## INSTRUCTIONS
1/ In the passage about Jaime and Oscar Goldman, what is the name of the last episode of the series?
2/ Carry on the passage about Jaime and Oscar Goldman from its last sentence.

PASSAGE TO READ: Begin

As the series progressed, in one fateful encounter, Jaime has a very close call with death, managing to escape from an explosion just in time.  Even though this sort of nick-of-time escape was fairly common, the scene ends with Jaime and Oscar hugging each other with Oscar on the verge of breaking out in tears in relief that he didn’t lose her.

Then we come to the final episode of the series, On The Run.   The setup is very similar to The Prisoner.  Jaime is burnt out and wants to retire from the spy business.  The powers that be above Oscar Goldman (yes, even he apparently has a superior) respond by seeing her wanting out as a grave national security threat.  They want her to live in some sort of open prison (ala The Prisoner) and be under constant watch.

PASSAGE TO READ: End
DATA SHOWN: Begin

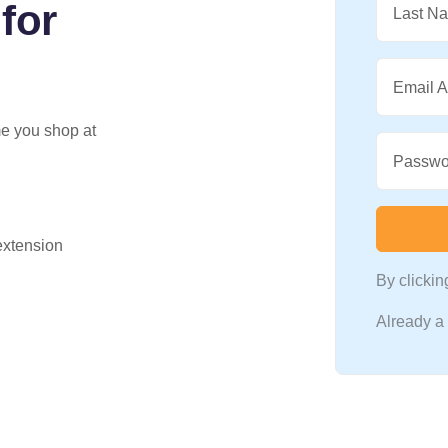
for
Last N
Email 
me you shop at
Passwo
 extension
By clicki
Already 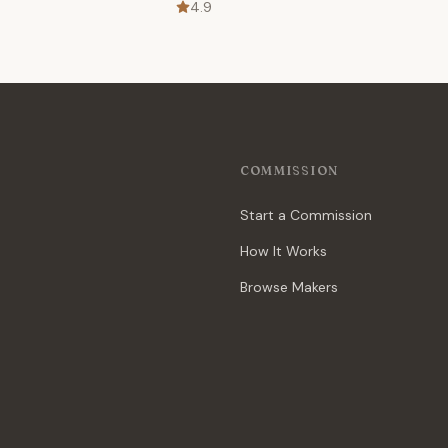
4.9
COMMISSION
Start a Commission
How It Works
Browse Makers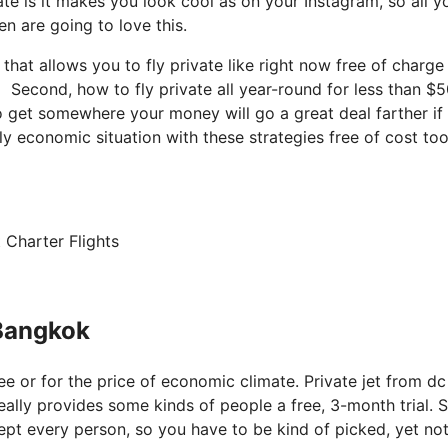
te is it makes you look cool as on your Instagram, so all y
n are going to love this.
 that allows you to fly private like right now free of charge
 Second, how to fly private all year-round for less than $5
 to get somewhere your money will go a great deal farther if
y economic situation with these strategies free of cost too
 Charter Flights
 Bangkok
ree or for the price of economic climate. Private jet from dc
eally provides some kinds of people a free, 3-month trial. S
xcept every person, so you have to be kind of picked, yet no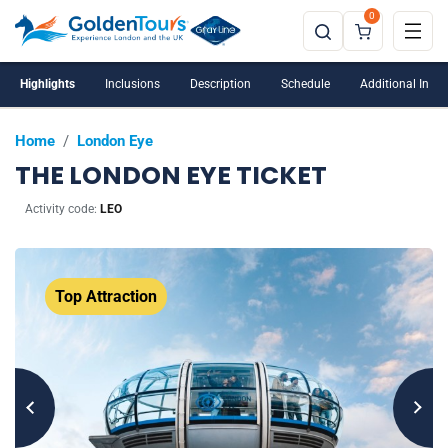
0
Highlights
Inclusions
Description
Schedule
Additional Info
Home
/
London Eye
THE LONDON EYE TICKET
Activity code:
LEO
Top Attraction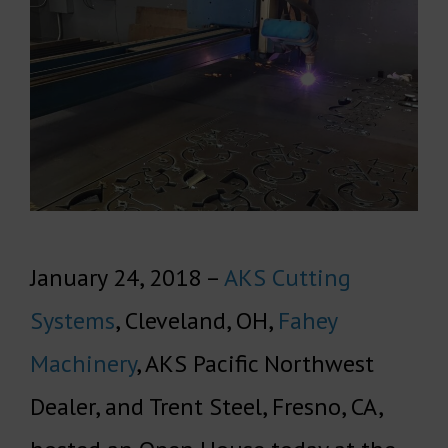
January 24, 2018 –
AKS Cutting
Systems
, Cleveland, OH,
Fahey
Machinery
, AKS Pacific Northwest
Dealer, and Trent Steel, Fresno, CA,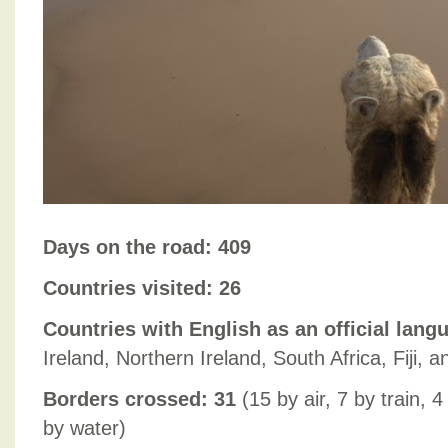
Days on the road: 409
Countries visited: 26
Countries with English as an official lang
Ireland, Northern Ireland, South Africa, Fiji,
Borders crossed: 31
(15 by air, 7 by train, 
by water)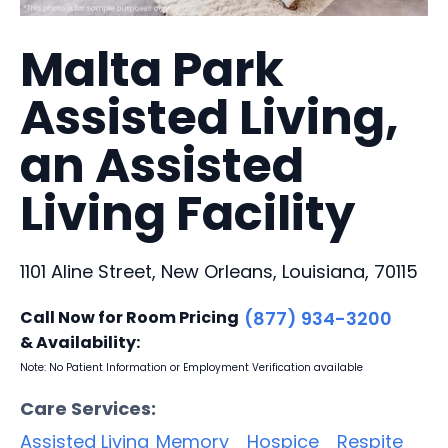
Malta Park
Assisted Living,
an Assisted
Living Facility
1101 Aline Street, New Orleans, Louisiana, 70115
Call Now for Room Pricing
(877) 934-3200
& Availability:
Note: No Patient Information or Employment Verification available
Care Services:
Assisted Living
Memory
Hospice
Respite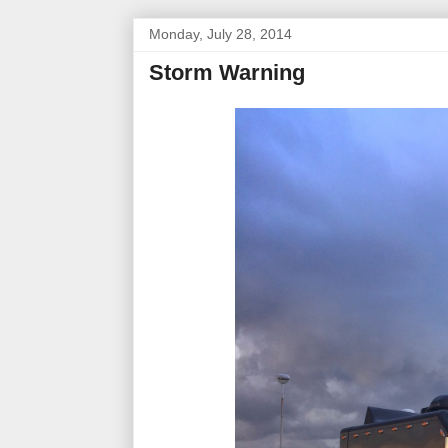
Monday, July 28, 2014
Storm Warning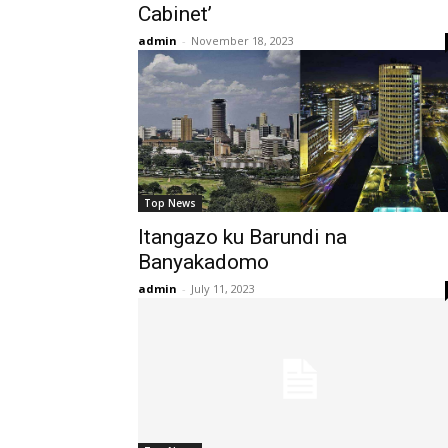
Cabinet’
admin
-
November 18, 2023
Top News
Itangazo ku Barundi na
Banyakadomo
admin
-
July 11, 2023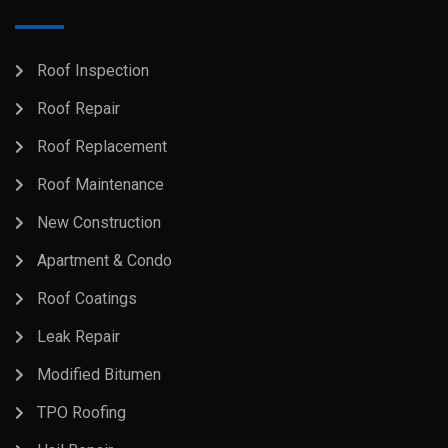
Roof Inspection
Roof Repair
Roof Replacement
Roof Maintenance
New Construction
Apartment & Condo
Roof Coatings
Leak Repair
Modified Bitumen
TPO Roofing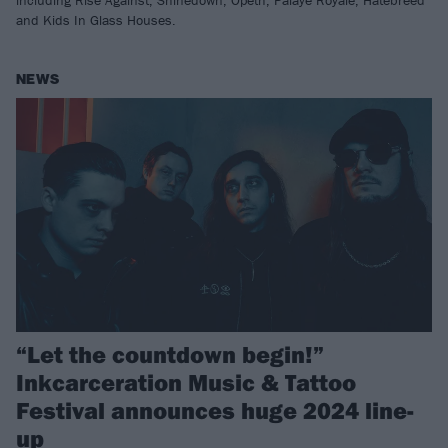
including Rise Against, Shinedown, Opeth, Palaye Royale, Hatebreed
and Kids In Glass Houses.
NEWS
“Let the countdown begin!”
Inkcarceration Music & Tattoo
Festival announces huge 2024 line-
up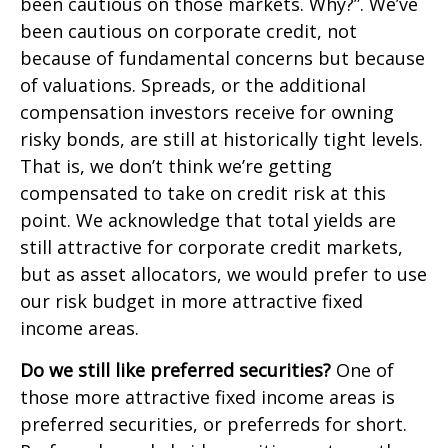
been cautious on those markets. Why?”. We’ve
been cautious on corporate credit, not
because of fundamental concerns but because
of valuations. Spreads, or the additional
compensation investors receive for owning
risky bonds, are still at historically tight levels.
That is, we don’t think we’re getting
compensated to take on credit risk at this
point. We acknowledge that total yields are
still attractive for corporate credit markets,
but as asset allocators, we would prefer to use
our risk budget in more attractive fixed
income areas.
Do we still like preferred securities?
One of
those more attractive fixed income areas is
preferred securities, or preferreds for short.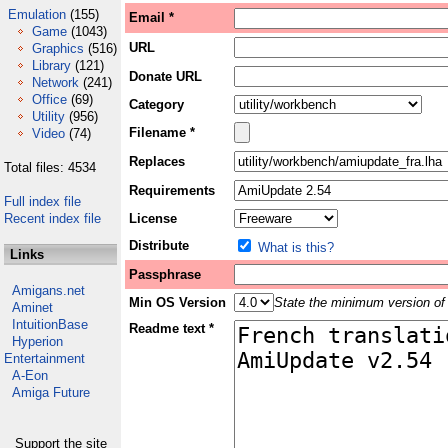
Emulation
(155)
Email *
Game
(1043)
URL
Graphics
(516)
Library
(121)
Donate URL
Network
(241)
Office
(69)
Category
Utility
(956)
Filename *
Video
(74)
Replaces
Total files: 4534
Requirements
Full index file
Recent index file
License
Distribute
What is this?
Links
Passphrase
Amigans.net
Min OS Version
State the minimum version of 
Aminet
IntuitionBase
Readme text *
Hyperion
Entertainment
A-Eon
Amiga Future
Support the site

DATA SHOWN: End

## ANSWERS IN ORDER
1/ On The Run

2/
Now, just as I was writing this post, someone uploaded the entire episode.  Unfortunately, they screwed with the picture to try to circumvent Youtube’s copyright blocking (and maybe the audio/playback) but the entire scene I want to share will start playing back if you hit play below.  Once you get to Oscar’s final monologue, though, you may want to switch off to the other embed, which is much better quality.

I have one last thought to make about this scene.  This guy who opposes Oscar, who can’t even get Jaime’s name straight, for all intents and purposes, he represents Oliver Spencer!  The show comes around full-circle to remind us that it grew a heart and soul.